How to complete this task: In your copy of the data, omit the pictures and keep all else exactly as given.

=== Records for the task ===

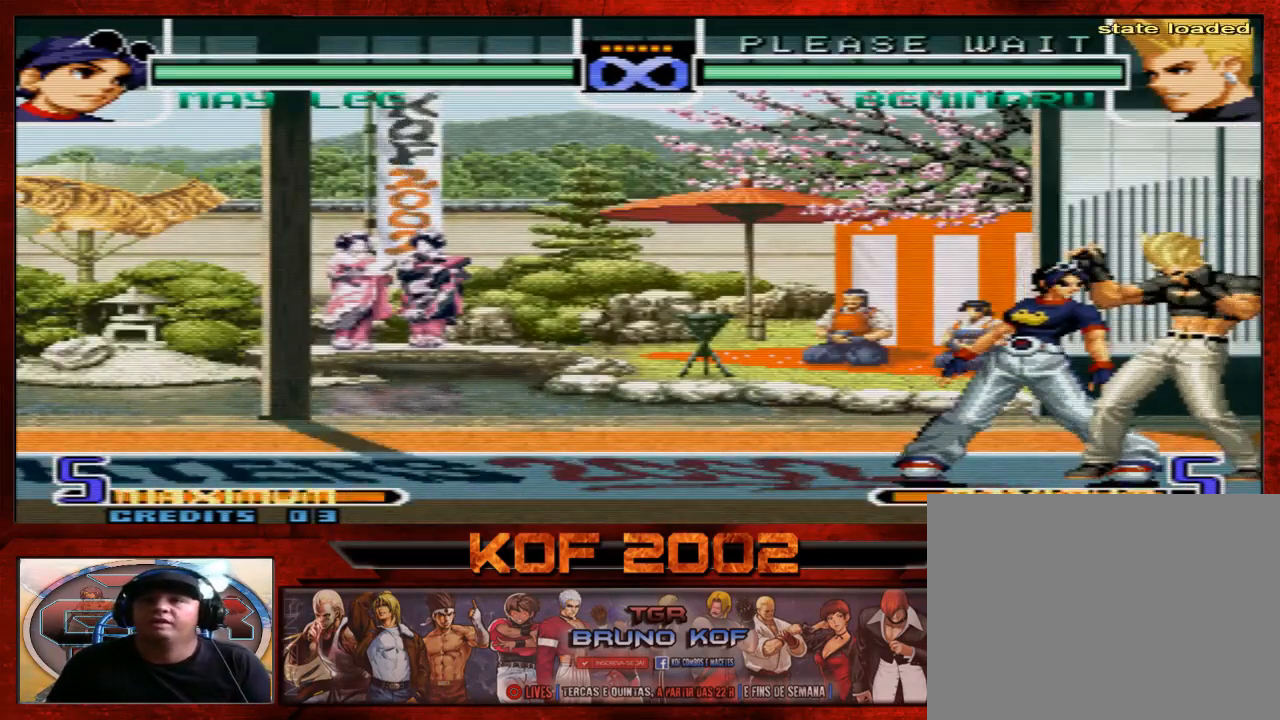
{"buttons": [], "left_stick": "center", "events": []}
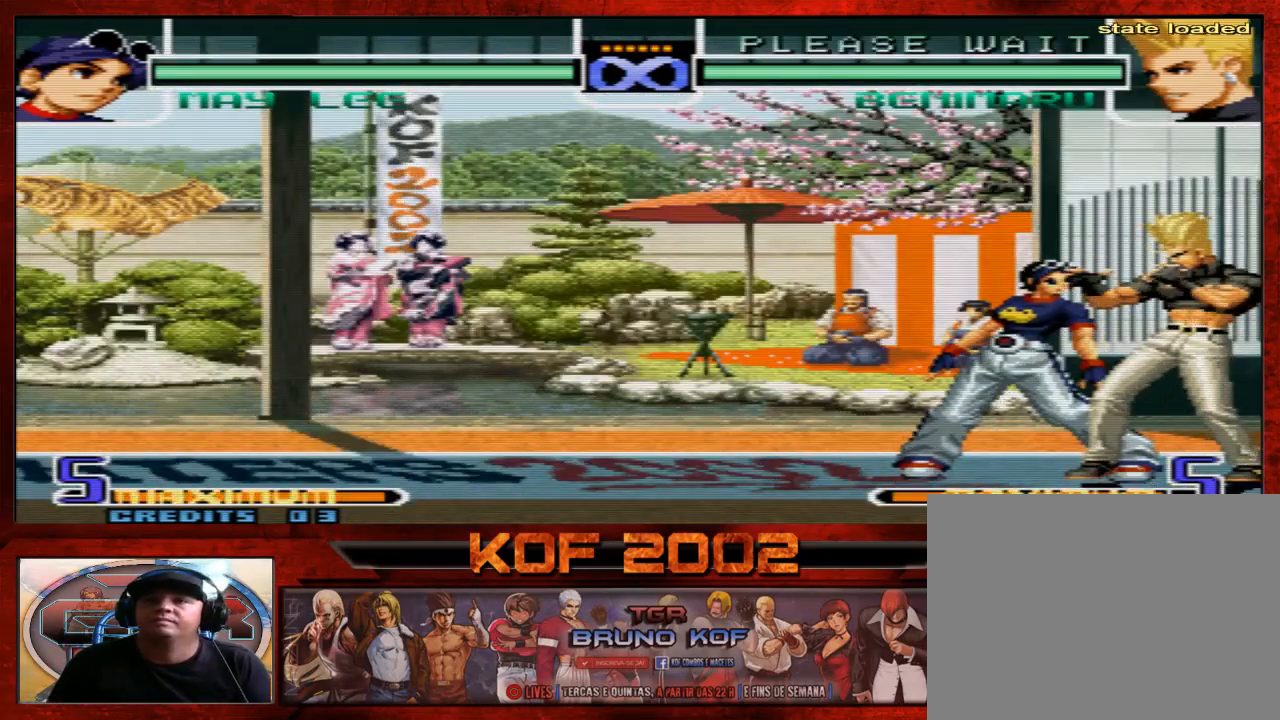
{"buttons": [], "left_stick": "center", "events": [[267, "A", "down"], [267, "B", "down"], [267, "C", "down"], [333, "B", "up"], [367, "A", "up"], [367, "C", "up"]]}
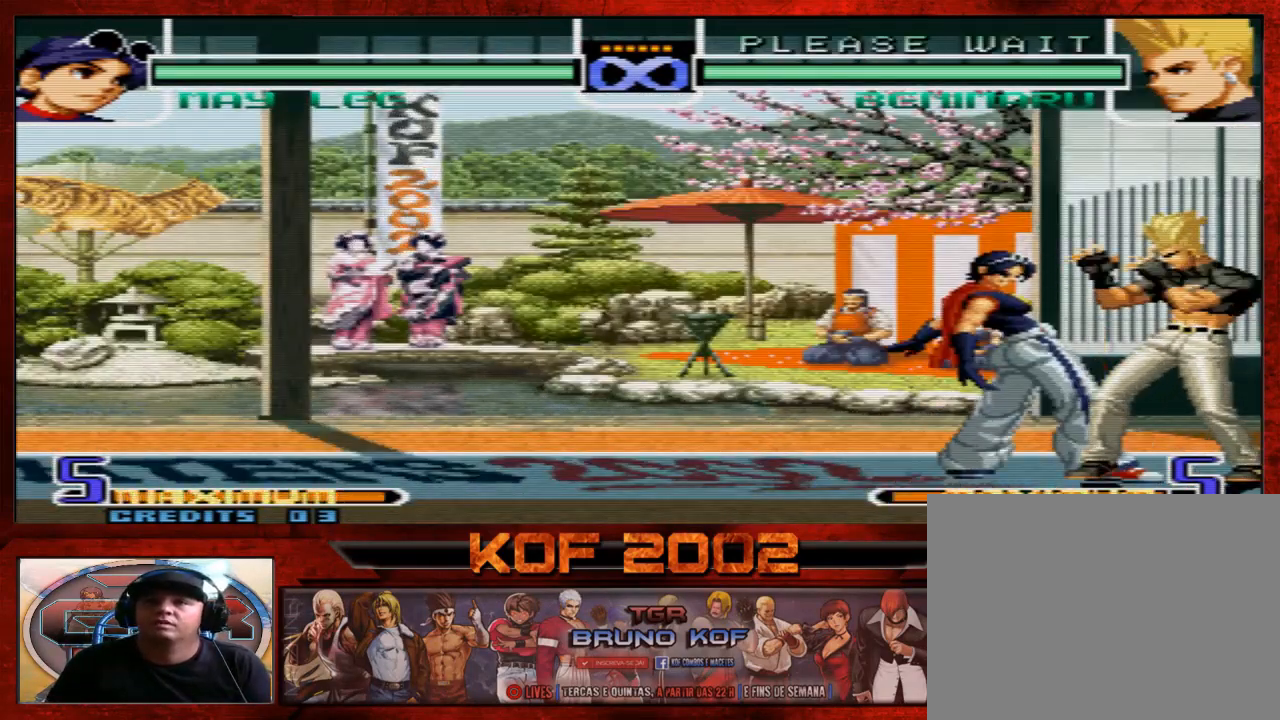
{"buttons": [], "left_stick": "center", "events": []}
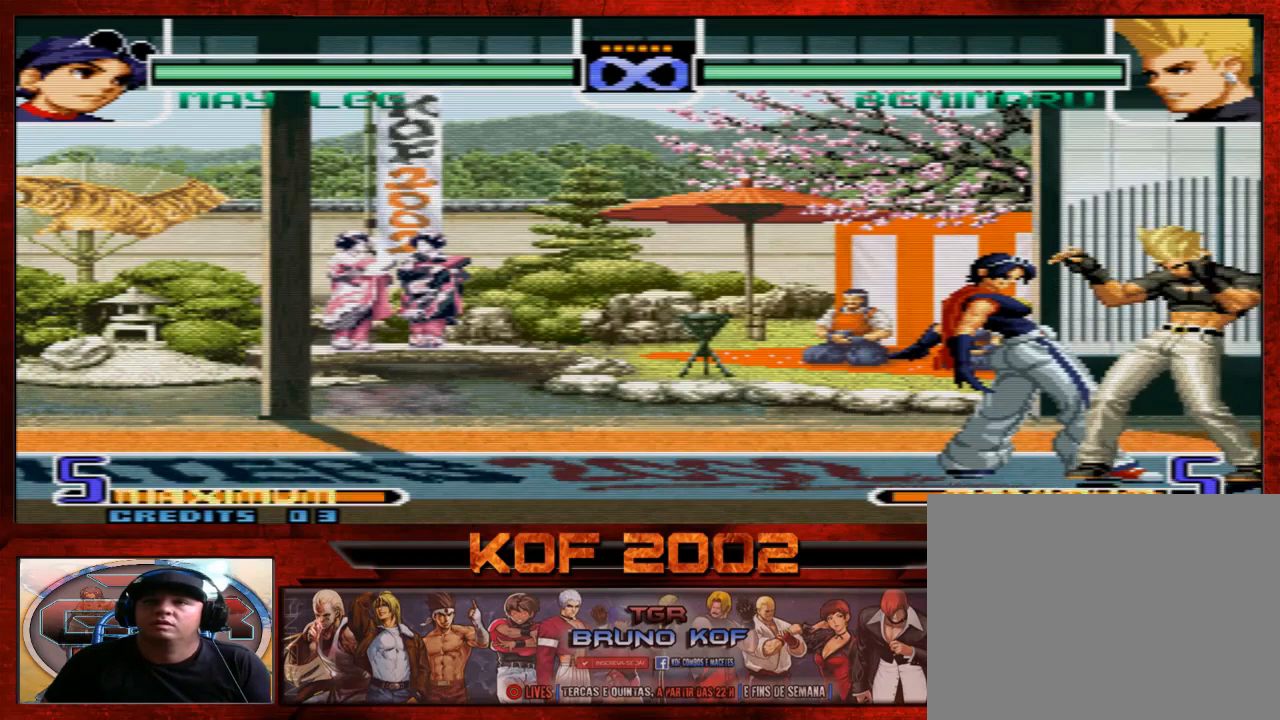
{"buttons": [], "left_stick": "center", "events": []}
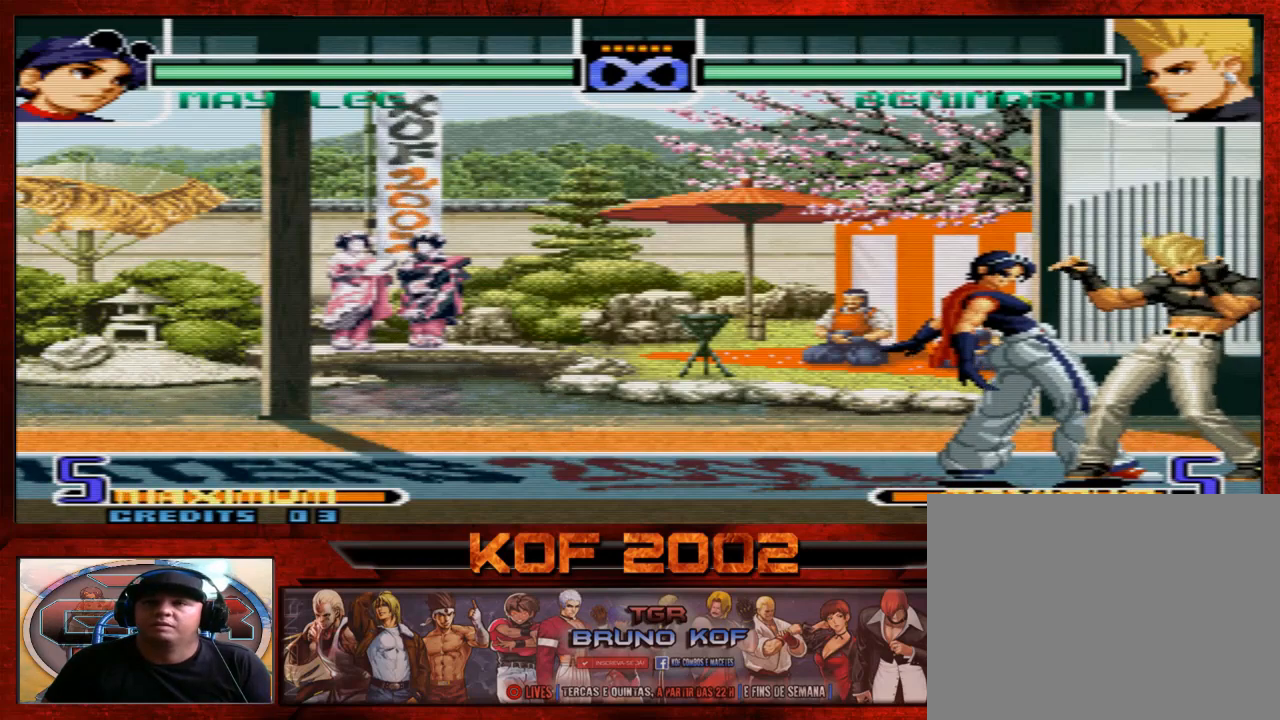
{"buttons": [], "left_stick": "center", "events": []}
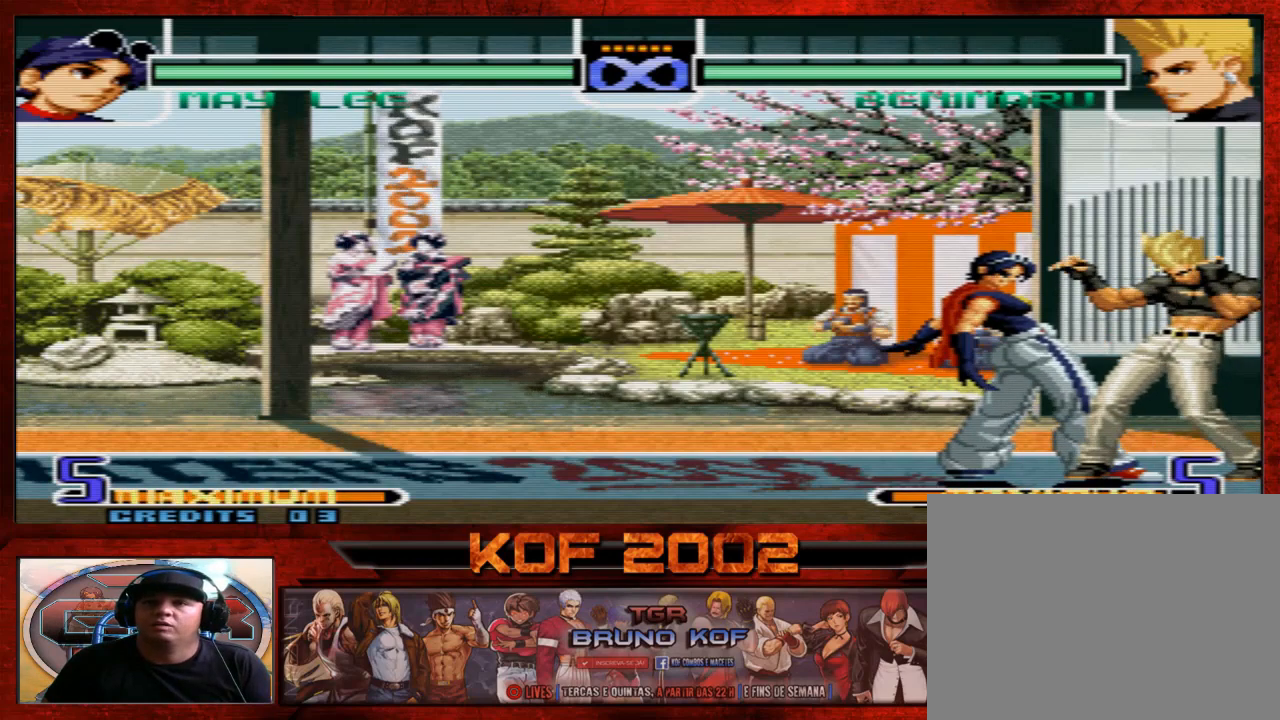
{"buttons": [], "left_stick": "down", "events": [[100, "left_stick", "down"], [167, "C", "down"], [233, "C", "up"], [333, "C", "down"], [367, "B", "down"], [433, "B", "up"], [433, "C", "up"]]}
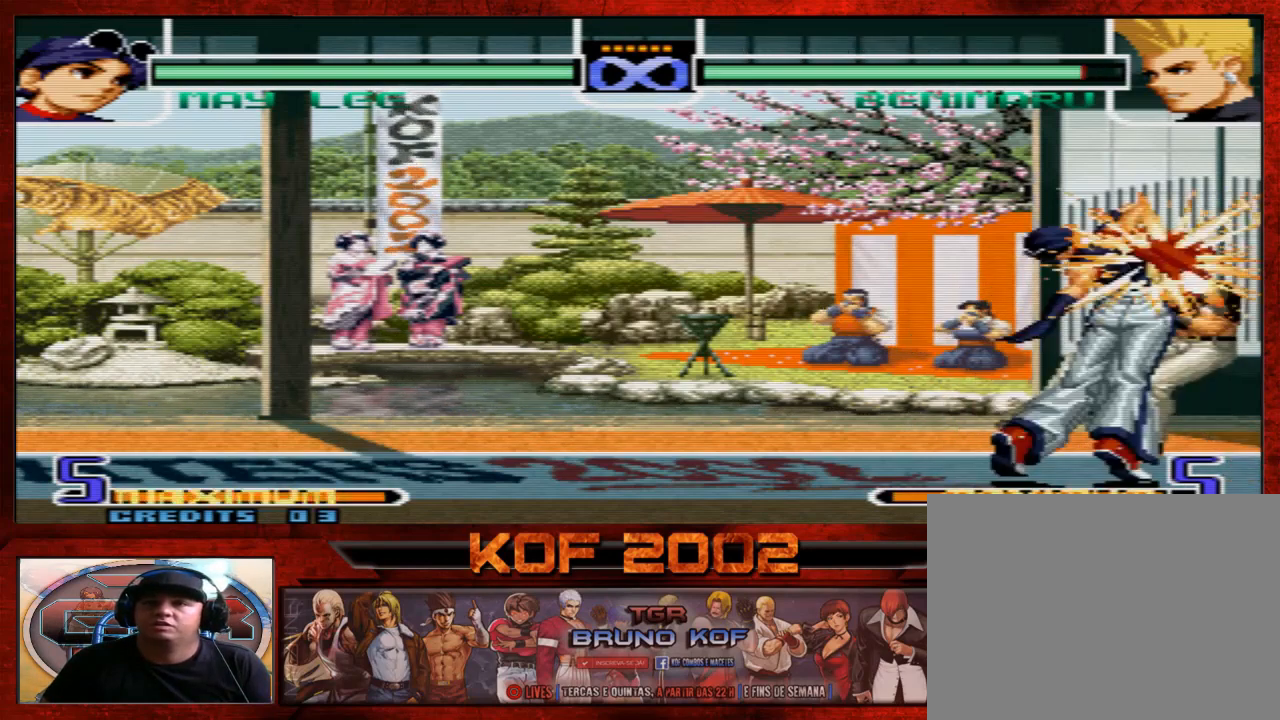
{"buttons": [], "left_stick": "center", "events": [[33, "C", "down"], [167, "C", "up"], [267, "left_stick", "center"], [367, "A", "down"], [367, "B", "down"], [367, "C", "down"], [433, "A", "up"], [433, "B", "up"], [467, "C", "up"]]}
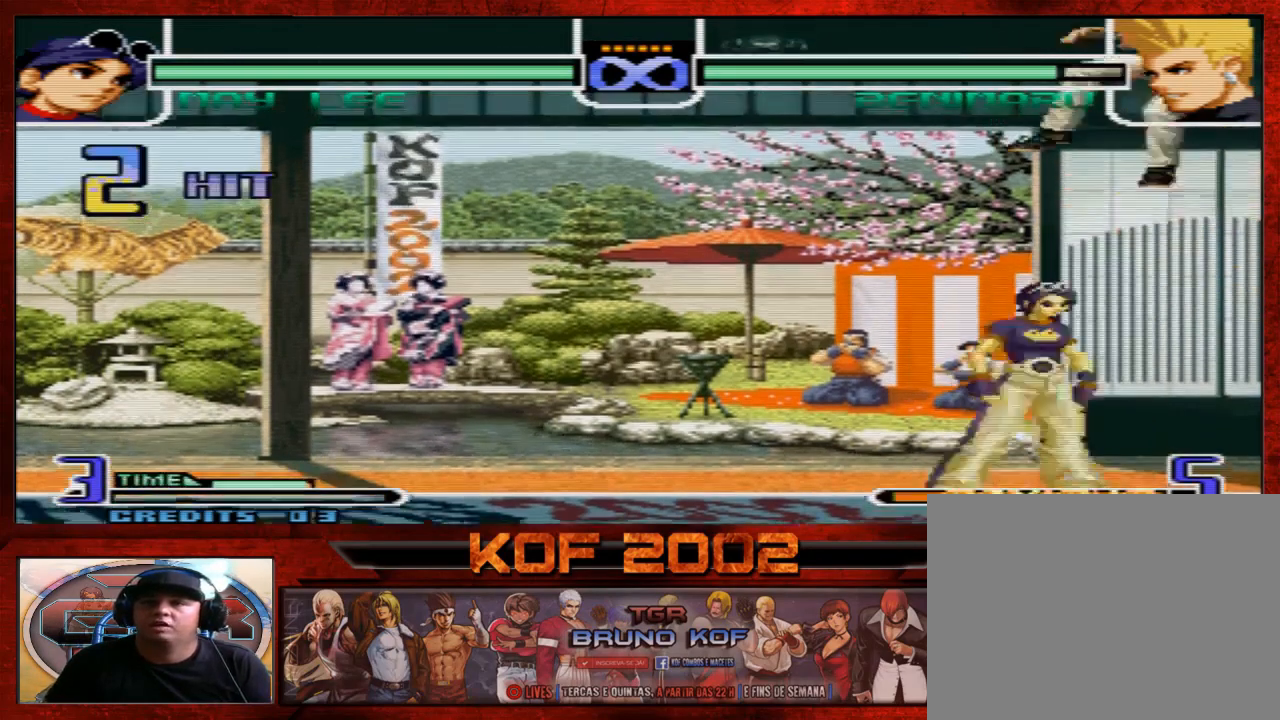
{"buttons": ["B"], "left_stick": "right", "events": [[200, "left_stick", "left"], [333, "left_stick", "down"], [433, "left_stick", "right"], [500, "B", "down"]]}
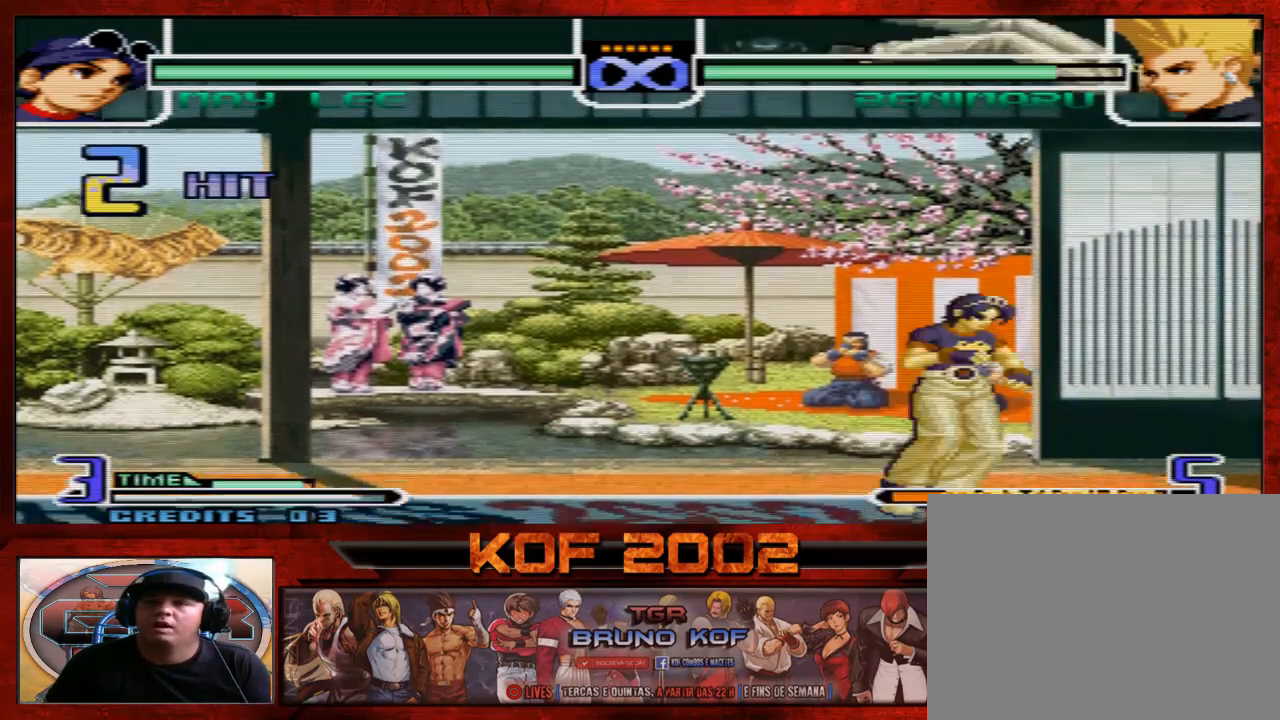
{"buttons": ["A", "C"], "left_stick": "center", "events": [[67, "left_stick", "center"], [100, "B", "up"], [500, "A", "down"], [500, "C", "down"]]}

===

Task answer:
{"buttons": [], "left_stick": "center", "events": []}
{"buttons": [], "left_stick": "center", "events": [[267, "A", "down"], [267, "B", "down"], [267, "C", "down"], [333, "B", "up"], [367, "A", "up"], [367, "C", "up"]]}
{"buttons": [], "left_stick": "center", "events": []}
{"buttons": [], "left_stick": "center", "events": []}
{"buttons": [], "left_stick": "center", "events": []}
{"buttons": [], "left_stick": "down", "events": [[100, "left_stick", "down"], [167, "C", "down"], [233, "C", "up"], [333, "C", "down"], [367, "B", "down"], [433, "B", "up"], [433, "C", "up"]]}
{"buttons": [], "left_stick": "center", "events": [[33, "C", "down"], [167, "C", "up"], [267, "left_stick", "center"], [367, "A", "down"], [367, "B", "down"], [367, "C", "down"], [433, "A", "up"], [433, "B", "up"], [467, "C", "up"]]}
{"buttons": ["B"], "left_stick": "right", "events": [[200, "left_stick", "left"], [333, "left_stick", "down"], [433, "left_stick", "right"], [500, "B", "down"]]}
{"buttons": ["A", "C"], "left_stick": "center", "events": [[67, "left_stick", "center"], [100, "B", "up"], [500, "A", "down"], [500, "C", "down"]]}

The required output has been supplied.